Fitria, Nurul. 2017. Efektivitas Penerapan Modul Virtual Multimedia Flipbook Berbasis Pendekatan Ilmiah (Scientific Approach) Materi Larutan Penyangga terhadap Hasil Belajar Kognitif dan Persepsi Siswa Kelas XI SMA di Malang. Skripsi, Jurusan Kimia, Fakultas Matematika dan Ilmu Pengetahuan Alam, Universitas Negeri Malang. Pembimbing: (I) Dr. I Wayan Dasna, M.Si, M.Ed, (II) Dr. Nazriati, M.Si.

 

Kata Kunci: Larutan penyangga, scientific approach, modul, hasil belajar

Kurikulum 2013 yang diterapkan oleh pemerintah mengadopsi pendekatan ilmiah (scientific approach) sehingga menuntut siswa untuk aktif dalam proses pembelajaran dan mampu mengonstruk konsep secara mandiri. Larutan penyangga merupakan salah satu materi Kimia yang terdiri dari konsep-konsep yang bersifat abstrak sehingga banyak siswa yang mengalami kesulitan. Kesulitan dalam mempelajari Kimia disebabkan oleh adanya tiga level representasi yaitu simbolik, submikroskopik, dan makroskopik yang diperlukan dalam memahami konsep. Oleh sebab itu, dibutuhkan bahan ajar yang mampu memadukan ketiga level representasi tersebut. Pada penelitian sebelumnya telah  dikembangkan modul virtual media flipbook berbasis pendekatan ilmiah materi larutan penyangga dengan tiga level representasi. Tujuan penelitian ini adalah untuk mengetahui efektivitas penggunaan modul virtual media flipbook berbasis pendekatan ilmiah materi larutan penyangga dalam meningkatkan hasil belajar kognitif dan persepsi siswa kelas XI SMA di Malang.

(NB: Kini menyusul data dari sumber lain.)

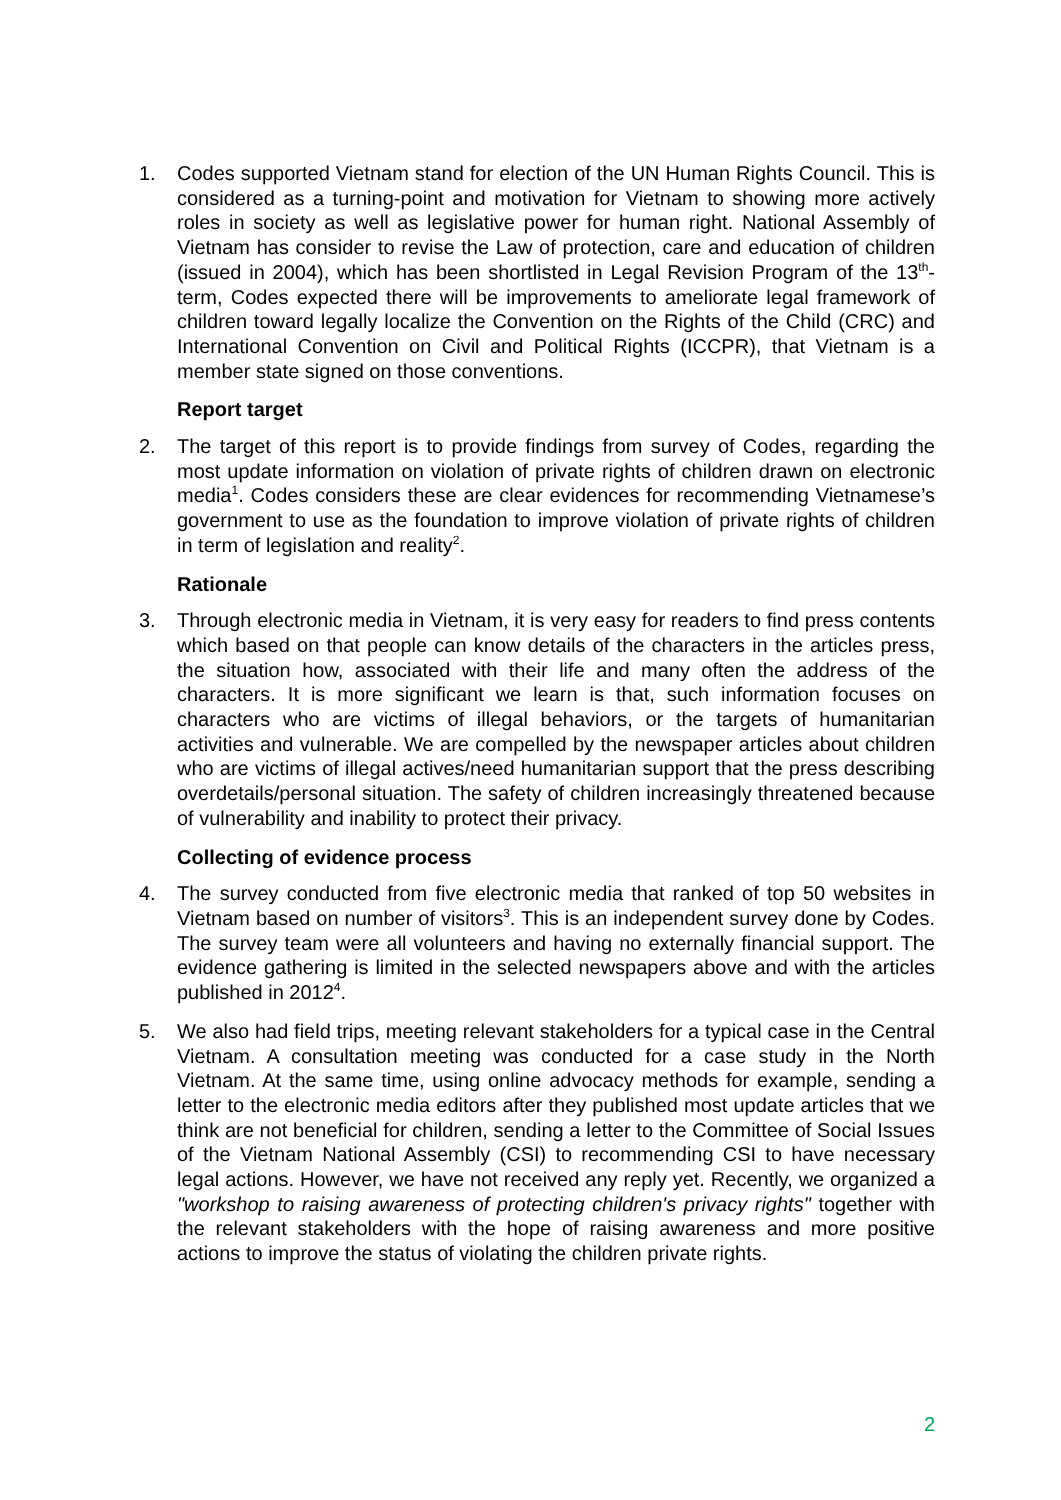1. Codes supported Vietnam stand for election of the UN Human Rights Council. This is considered as a turning-point and motivation for Vietnam to showing more actively roles in society as well as legislative power for human right. National Assembly of Vietnam has consider to revise the Law of protection, care and education of children (issued in 2004), which has been shortlisted in Legal Revision Program of the 13<sup>th</sup>- term, Codes expected there will be improvements to ameliorate legal framework of children toward legally localize the Convention on the Rights of the Child (CRC) and International Convention on Civil and Political Rights (ICCPR), that Vietnam is a member state signed on those conventions.
Report target
2. The target of this report is to provide findings from survey of Codes, regarding the most update information on violation of private rights of children drawn on electronic media<sup>1</sup>. Codes considers these are clear evidences for recommending Vietnamese’s government to use as the foundation to improve violation of private rights of children in term of legislation and reality<sup>2</sup>.
Rationale
3. Through electronic media in Vietnam, it is very easy for readers to find press contents which based on that people can know details of the characters in the articles press, the situation how, associated with their life and many often the address of the characters. It is more significant we learn is that, such information focuses on characters who are victims of illegal behaviors, or the targets of humanitarian activities and vulnerable. We are compelled by the newspaper articles about children who are victims of illegal actives/need humanitarian support that the press describing overdetails/personal situation. The safety of children increasingly threatened because of vulnerability and inability to protect their privacy.
Collecting of evidence process
4. The survey conducted from five electronic media that ranked of top 50 websites in Vietnam based on number of visitors<sup>3</sup>. This is an independent survey done by Codes. The survey team were all volunteers and having no externally financial support. The evidence gathering is limited in the selected newspapers above and with the articles published in 2012<sup>4</sup>.
5. We also had field trips, meeting relevant stakeholders for a typical case in the Central Vietnam. A consultation meeting was conducted for a case study in the North Vietnam. At the same time, using online advocacy methods for example, sending a letter to the electronic media editors after they published most update articles that we think are not beneficial for children, sending a letter to the Committee of Social Issues of the Vietnam National Assembly (CSI) to recommending CSI to have necessary legal actions. However, we have not received any reply yet. Recently, we organized a "workshop to raising awareness of protecting children's privacy rights" together with the relevant stakeholders with the hope of raising awareness and more positive actions to improve the status of violating the children private rights.
2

Penelitian ini menggunakan rancangan Quasi-Eksperimental jenis Posttest Only. Pengambilan sampel dilakukan menggunakan teknik Cluster Random Sampling, yaitu diambil 2 kelas dari total 6 kelas XI MIPA salah satu SMA di Malang. Kelas eksperimen dibelajarkan menggunakan modul sedangkan kelas kontrol dibelajarkan dengan menggunakan buku yang disediakan oleh pihak sekolah. Instrumen yang digunakan untuk mengambil data hasil belajar adalah soal ulangan harian yang telah tervalidasi, diuji tingkat kesukaran, daya beda dan reliabilitas. Soal divalidasi oleh ahli materi sebelum diujikan. Reliabilitas soal sebesar 0,683. Data yang sudah terkumpul selanjutnya dianalisis menggunakan analisis deskriptif dan statistik. Analisis statistik dilakukan menggunakan rumus Independent Sampel t-Test dengan taraf sig. sebesar 0,05 dengan bantuan program SPSS 16 for Windows.

 

Hasil penelitian menunjukkan bahwa pemahaman siswa terhadap materi pokok bahasan larutan penyangga yang menggunakan modul lebih tinggi daripada kelas yang tidak menggunakan modul. Rata-rata hasil belajar siswa kelas eksperimen sebesar 50,8, lebih tinggi dari rata-rata hasil belajar siswa kelas kontrol yang hanya sebesar 39,4. Persepsi siswa terhadap isi sebesar 78,5 % dan pembelajaran menggunakan modul sebesar 78,2 % dengan kategori baik. Hambatan pembelajaran adalah waktu yang terlalu singkat dan modul tidak bisa diakses melalui masing-masing siswa sehingga tidak bisa dipelajari di rumah sebesar 58,3 % dan uraian materi dalam modul terlalu banyak sebesar 27,9 % sehingga sebanyak 50,0 % siswa menyarankan modul dapat disimpan dalam format lain sehingga dapat diakses melalui laptop masing-masing dan 38,55 % menyarankan agar uraian materi yang diberikan lebih ringkas.